>> Start

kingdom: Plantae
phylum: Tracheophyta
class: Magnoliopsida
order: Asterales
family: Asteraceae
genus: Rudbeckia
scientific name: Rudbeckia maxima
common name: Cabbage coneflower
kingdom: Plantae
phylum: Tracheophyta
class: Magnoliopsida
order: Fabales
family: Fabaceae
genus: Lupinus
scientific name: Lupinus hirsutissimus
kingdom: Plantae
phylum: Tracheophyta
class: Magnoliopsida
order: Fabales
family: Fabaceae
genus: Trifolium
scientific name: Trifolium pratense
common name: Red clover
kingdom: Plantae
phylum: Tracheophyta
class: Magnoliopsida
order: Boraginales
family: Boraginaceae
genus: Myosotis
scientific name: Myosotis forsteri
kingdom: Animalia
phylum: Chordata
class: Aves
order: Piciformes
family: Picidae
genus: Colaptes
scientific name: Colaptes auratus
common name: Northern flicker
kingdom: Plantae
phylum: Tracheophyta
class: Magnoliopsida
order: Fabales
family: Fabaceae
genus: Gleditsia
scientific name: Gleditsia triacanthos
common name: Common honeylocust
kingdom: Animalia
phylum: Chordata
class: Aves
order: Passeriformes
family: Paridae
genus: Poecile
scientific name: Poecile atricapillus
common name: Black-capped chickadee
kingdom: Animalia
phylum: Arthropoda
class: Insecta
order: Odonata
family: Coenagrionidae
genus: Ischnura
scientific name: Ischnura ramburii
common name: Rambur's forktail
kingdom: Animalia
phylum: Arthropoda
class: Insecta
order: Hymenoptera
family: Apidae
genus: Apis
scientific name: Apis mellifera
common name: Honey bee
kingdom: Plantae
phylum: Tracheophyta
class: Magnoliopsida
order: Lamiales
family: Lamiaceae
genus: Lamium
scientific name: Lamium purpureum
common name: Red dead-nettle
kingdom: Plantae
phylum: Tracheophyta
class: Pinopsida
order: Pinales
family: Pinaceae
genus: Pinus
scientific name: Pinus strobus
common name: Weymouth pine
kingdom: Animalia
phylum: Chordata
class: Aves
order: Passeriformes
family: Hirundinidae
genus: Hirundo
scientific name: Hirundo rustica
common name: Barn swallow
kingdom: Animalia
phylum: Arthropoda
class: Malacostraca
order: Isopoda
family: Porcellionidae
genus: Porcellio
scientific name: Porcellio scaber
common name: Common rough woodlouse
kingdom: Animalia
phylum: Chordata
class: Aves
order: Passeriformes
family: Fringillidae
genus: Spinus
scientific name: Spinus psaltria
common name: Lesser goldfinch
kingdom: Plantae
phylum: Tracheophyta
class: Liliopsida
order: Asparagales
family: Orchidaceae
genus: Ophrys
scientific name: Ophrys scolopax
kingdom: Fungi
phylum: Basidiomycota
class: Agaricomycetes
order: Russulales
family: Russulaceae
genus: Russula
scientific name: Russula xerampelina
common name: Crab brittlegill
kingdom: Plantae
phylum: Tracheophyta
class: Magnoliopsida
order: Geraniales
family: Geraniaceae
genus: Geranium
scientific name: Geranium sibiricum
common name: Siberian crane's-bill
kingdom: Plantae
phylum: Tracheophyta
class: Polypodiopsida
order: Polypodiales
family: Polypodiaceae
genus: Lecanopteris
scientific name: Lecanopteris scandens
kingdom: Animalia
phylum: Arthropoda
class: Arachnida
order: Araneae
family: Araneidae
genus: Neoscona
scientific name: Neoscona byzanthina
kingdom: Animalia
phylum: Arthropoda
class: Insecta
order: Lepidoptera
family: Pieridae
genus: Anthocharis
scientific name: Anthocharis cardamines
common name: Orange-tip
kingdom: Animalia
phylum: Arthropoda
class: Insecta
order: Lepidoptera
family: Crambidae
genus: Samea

>> End

Instructions for the task | Quote all of the data above, line for line, with no changes.

Exercise result |
kingdom: Plantae
phylum: Tracheophyta
class: Magnoliopsida
order: Asterales
family: Asteraceae
genus: Rudbeckia
scientific name: Rudbeckia maxima
common name: Cabbage coneflower
kingdom: Plantae
phylum: Tracheophyta
class: Magnoliopsida
order: Fabales
family: Fabaceae
genus: Lupinus
scientific name: Lupinus hirsutissimus
kingdom: Plantae
phylum: Tracheophyta
class: Magnoliopsida
order: Fabales
family: Fabaceae
genus: Trifolium
scientific name: Trifolium pratense
common name: Red clover
kingdom: Plantae
phylum: Tracheophyta
class: Magnoliopsida
order: Boraginales
family: Boraginaceae
genus: Myosotis
scientific name: Myosotis forsteri
kingdom: Animalia
phylum: Chordata
class: Aves
order: Piciformes
family: Picidae
genus: Colaptes
scientific name: Colaptes auratus
common name: Northern flicker
kingdom: Plantae
phylum: Tracheophyta
class: Magnoliopsida
order: Fabales
family: Fabaceae
genus: Gleditsia
scientific name: Gleditsia triacanthos
common name: Common honeylocust
kingdom: Animalia
phylum: Chordata
class: Aves
order: Passeriformes
family: Paridae
genus: Poecile
scientific name: Poecile atricapillus
common name: Black-capped chickadee
kingdom: Animalia
phylum: Arthropoda
class: Insecta
order: Odonata
family: Coenagrionidae
genus: Ischnura
scientific name: Ischnura ramburii
common name: Rambur's forktail
kingdom: Animalia
phylum: Arthropoda
class: Insecta
order: Hymenoptera
family: Apidae
genus: Apis
scientific name: Apis mellifera
common name: Honey bee
kingdom: Plantae
phylum: Tracheophyta
class: Magnoliopsida
order: Lamiales
family: Lamiaceae
genus: Lamium
scientific name: Lamium purpureum
common name: Red dead-nettle
kingdom: Plantae
phylum: Tracheophyta
class: Pinopsida
order: Pinales
family: Pinaceae
genus: Pinus
scientific name: Pinus strobus
common name: Weymouth pine
kingdom: Animalia
phylum: Chordata
class: Aves
order: Passeriformes
family: Hirundinidae
genus: Hirundo
scientific name: Hirundo rustica
common name: Barn swallow
kingdom: Animalia
phylum: Arthropoda
class: Malacostraca
order: Isopoda
family: Porcellionidae
genus: Porcellio
scientific name: Porcellio scaber
common name: Common rough woodlouse
kingdom: Animalia
phylum: Chordata
class: Aves
order: Passeriformes
family: Fringillidae
genus: Spinus
scientific name: Spinus psaltria
common name: Lesser goldfinch
kingdom: Plantae
phylum: Tracheophyta
class: Liliopsida
order: Asparagales
family: Orchidaceae
genus: Ophrys
scientific name: Ophrys scolopax
kingdom: Fungi
phylum: Basidiomycota
class: Agaricomycetes
order: Russulales
family: Russulaceae
genus: Russula
scientific name: Russula xerampelina
common name: Crab brittlegill
kingdom: Plantae
phylum: Tracheophyta
class: Magnoliopsida
order: Geraniales
family: Geraniaceae
genus: Geranium
scientific name: Geranium sibiricum
common name: Siberian crane's-bill
kingdom: Plantae
phylum: Tracheophyta
class: Polypodiopsida
order: Polypodiales
family: Polypodiaceae
genus: Lecanopteris
scientific name: Lecanopteris scandens
kingdom: Animalia
phylum: Arthropoda
class: Arachnida
order: Araneae
family: Araneidae
genus: Neoscona
scientific name: Neoscona byzanthina
kingdom: Animalia
phylum: Arthropoda
class: Insecta
order: Lepidoptera
family: Pieridae
genus: Anthocharis
scientific name: Anthocharis cardamines
common name: Orange-tip
kingdom: Animalia
phylum: Arthropoda
class: Insecta
order: Lepidoptera
family: Crambidae
genus: Samea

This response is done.